REQUIREMENT » What you return should be the complete data below, word for word, with no pictures in it.

DATA SHOWN »
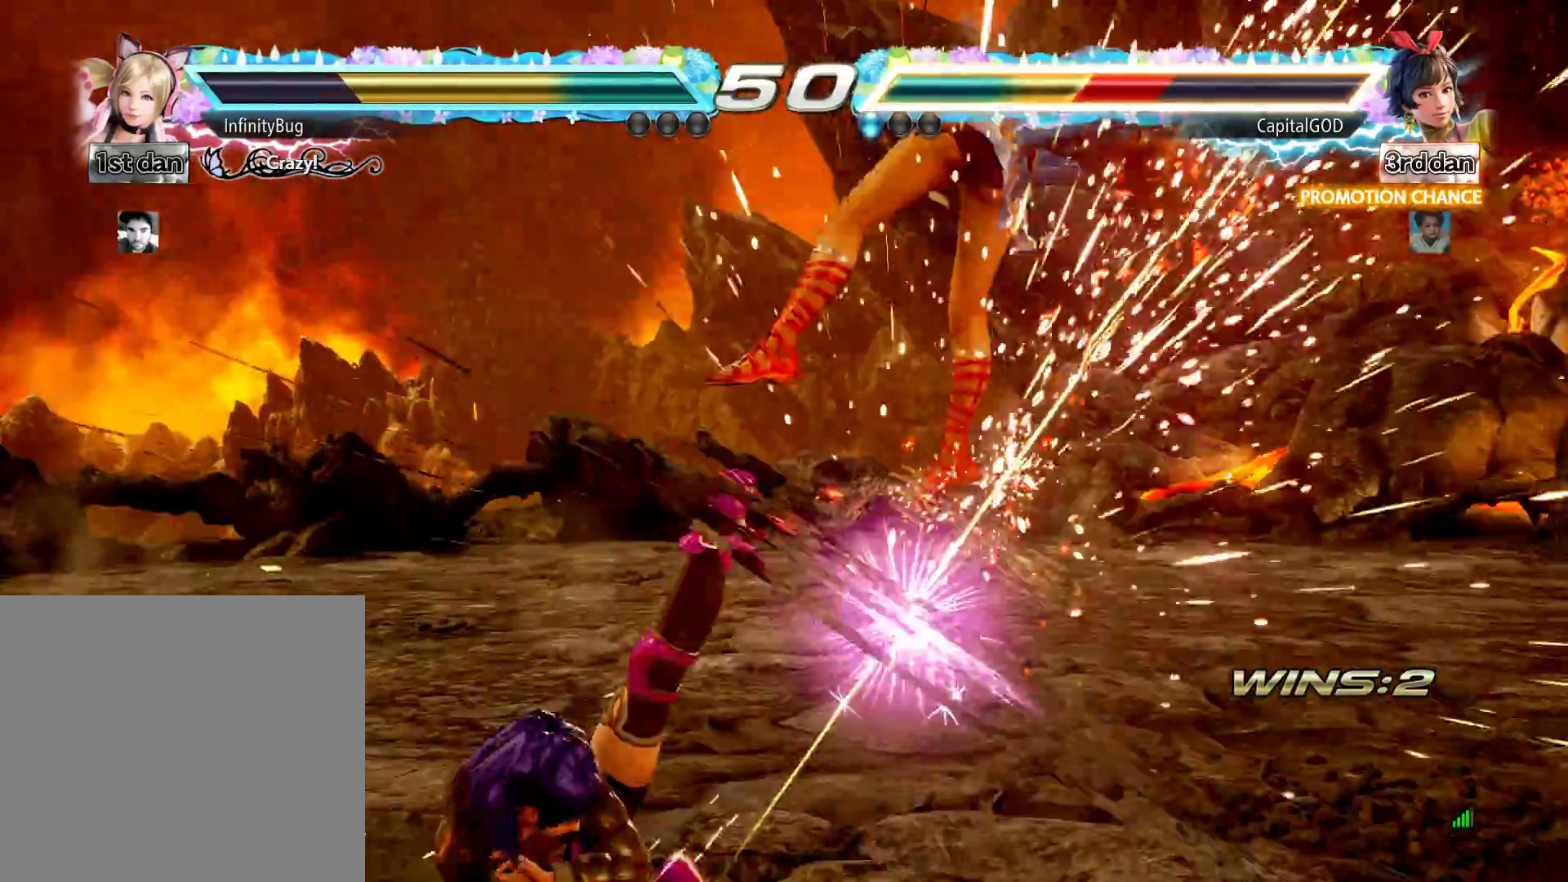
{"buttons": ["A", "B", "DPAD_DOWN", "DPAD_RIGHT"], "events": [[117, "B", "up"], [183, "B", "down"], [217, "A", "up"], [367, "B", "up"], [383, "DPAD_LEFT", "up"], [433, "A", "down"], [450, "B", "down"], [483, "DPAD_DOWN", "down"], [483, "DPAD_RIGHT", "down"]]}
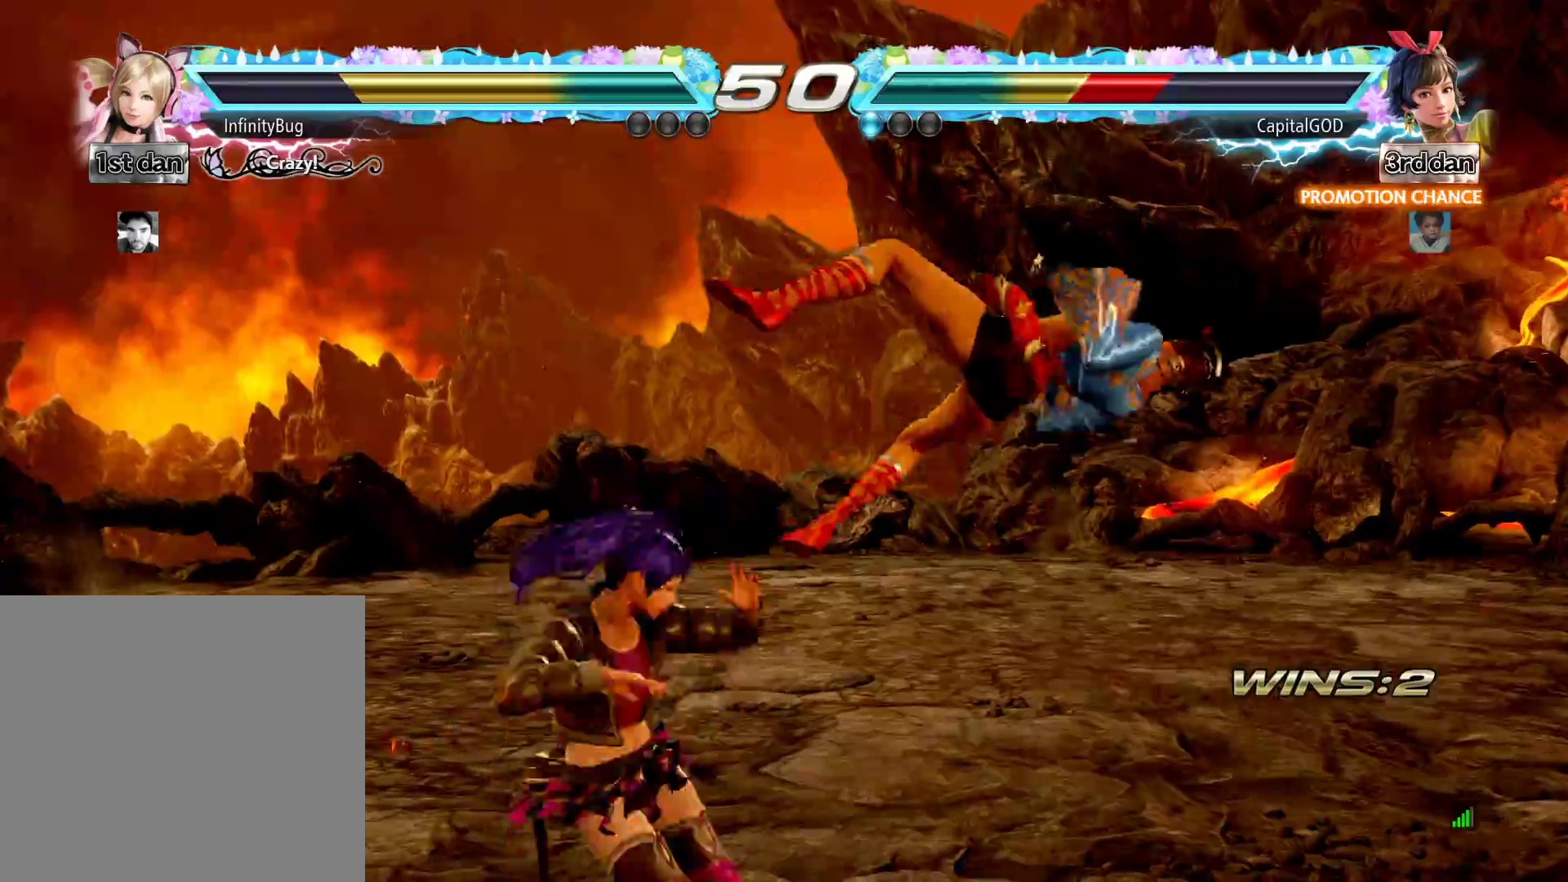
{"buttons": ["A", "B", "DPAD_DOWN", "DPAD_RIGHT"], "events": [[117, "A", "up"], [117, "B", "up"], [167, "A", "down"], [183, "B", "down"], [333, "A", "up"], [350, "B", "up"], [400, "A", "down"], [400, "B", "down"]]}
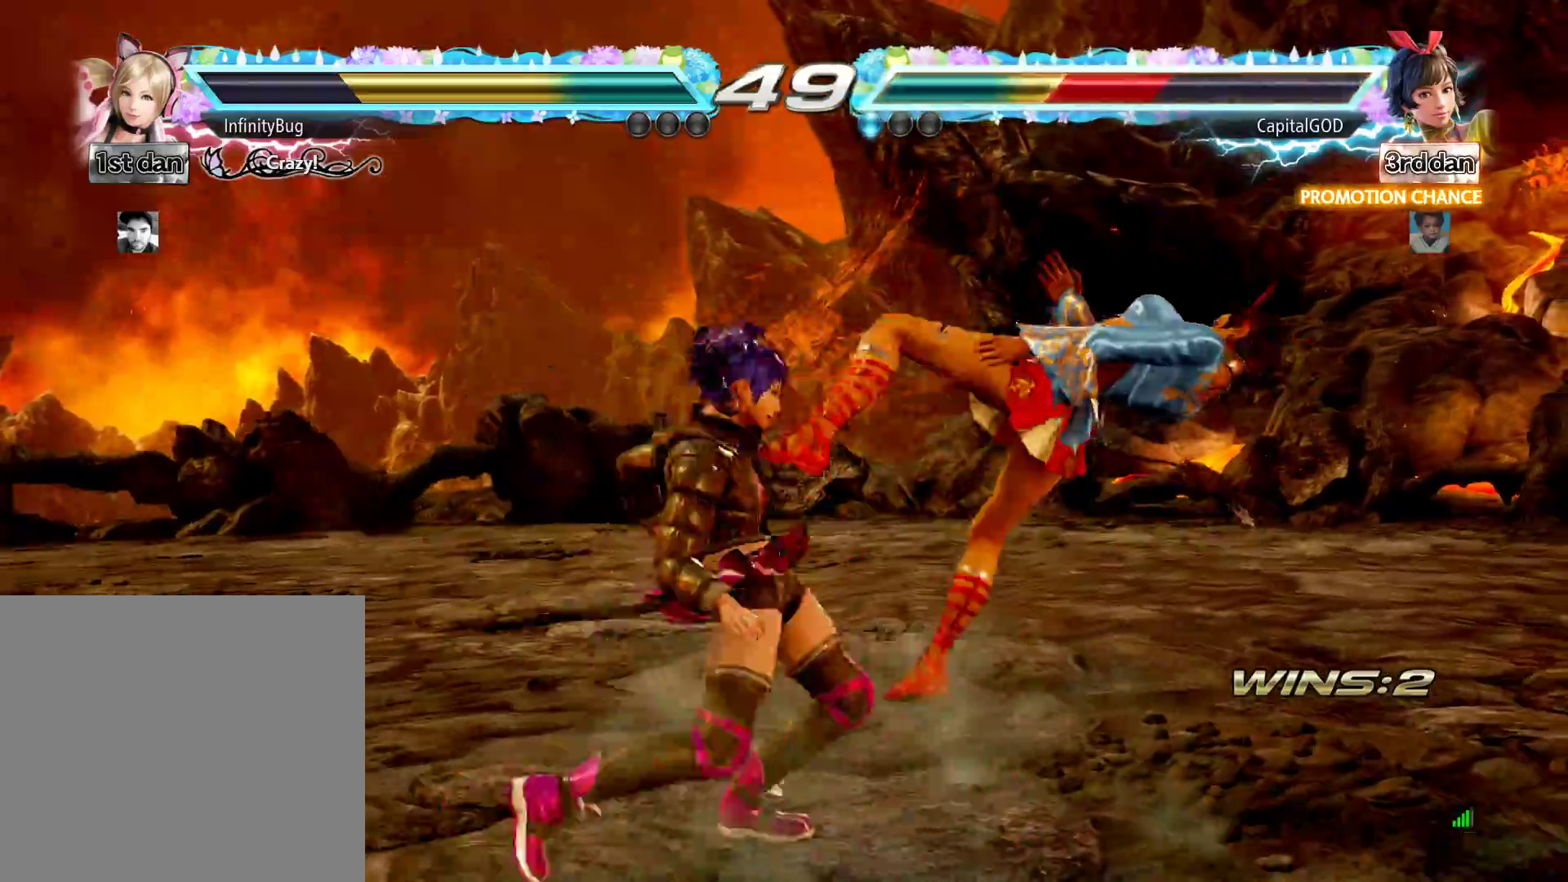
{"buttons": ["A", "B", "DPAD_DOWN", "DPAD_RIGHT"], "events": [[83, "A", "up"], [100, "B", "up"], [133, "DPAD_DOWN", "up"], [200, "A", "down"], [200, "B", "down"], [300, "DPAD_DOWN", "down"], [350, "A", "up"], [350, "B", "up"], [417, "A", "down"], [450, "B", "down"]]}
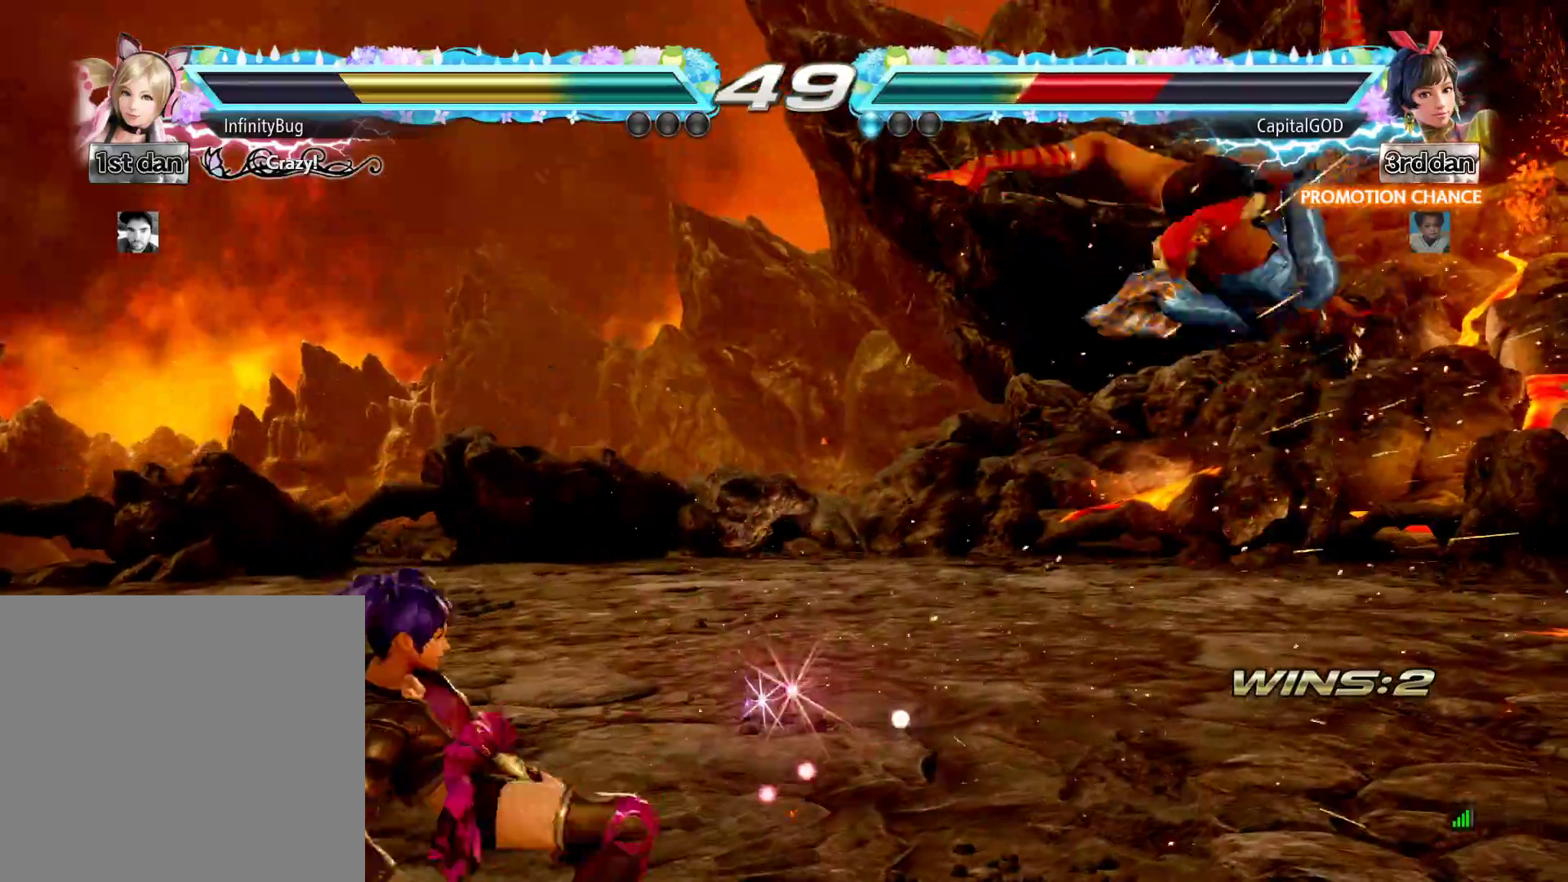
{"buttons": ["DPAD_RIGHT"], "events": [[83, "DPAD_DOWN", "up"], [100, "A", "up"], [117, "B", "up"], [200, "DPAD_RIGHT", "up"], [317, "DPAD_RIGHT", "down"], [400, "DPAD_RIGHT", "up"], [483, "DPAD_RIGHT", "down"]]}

PROBLEM SOLUTION »
{"buttons": ["A", "B", "DPAD_DOWN", "DPAD_RIGHT"], "events": [[117, "B", "up"], [183, "B", "down"], [217, "A", "up"], [367, "B", "up"], [383, "DPAD_LEFT", "up"], [433, "A", "down"], [450, "B", "down"], [483, "DPAD_DOWN", "down"], [483, "DPAD_RIGHT", "down"]]}
{"buttons": ["A", "B", "DPAD_DOWN", "DPAD_RIGHT"], "events": [[117, "A", "up"], [117, "B", "up"], [167, "A", "down"], [183, "B", "down"], [333, "A", "up"], [350, "B", "up"], [400, "A", "down"], [400, "B", "down"]]}
{"buttons": ["A", "B", "DPAD_DOWN", "DPAD_RIGHT"], "events": [[83, "A", "up"], [100, "B", "up"], [133, "DPAD_DOWN", "up"], [200, "A", "down"], [200, "B", "down"], [300, "DPAD_DOWN", "down"], [350, "A", "up"], [350, "B", "up"], [417, "A", "down"], [450, "B", "down"]]}
{"buttons": ["DPAD_RIGHT"], "events": [[83, "DPAD_DOWN", "up"], [100, "A", "up"], [117, "B", "up"], [200, "DPAD_RIGHT", "up"], [317, "DPAD_RIGHT", "down"], [400, "DPAD_RIGHT", "up"], [483, "DPAD_RIGHT", "down"]]}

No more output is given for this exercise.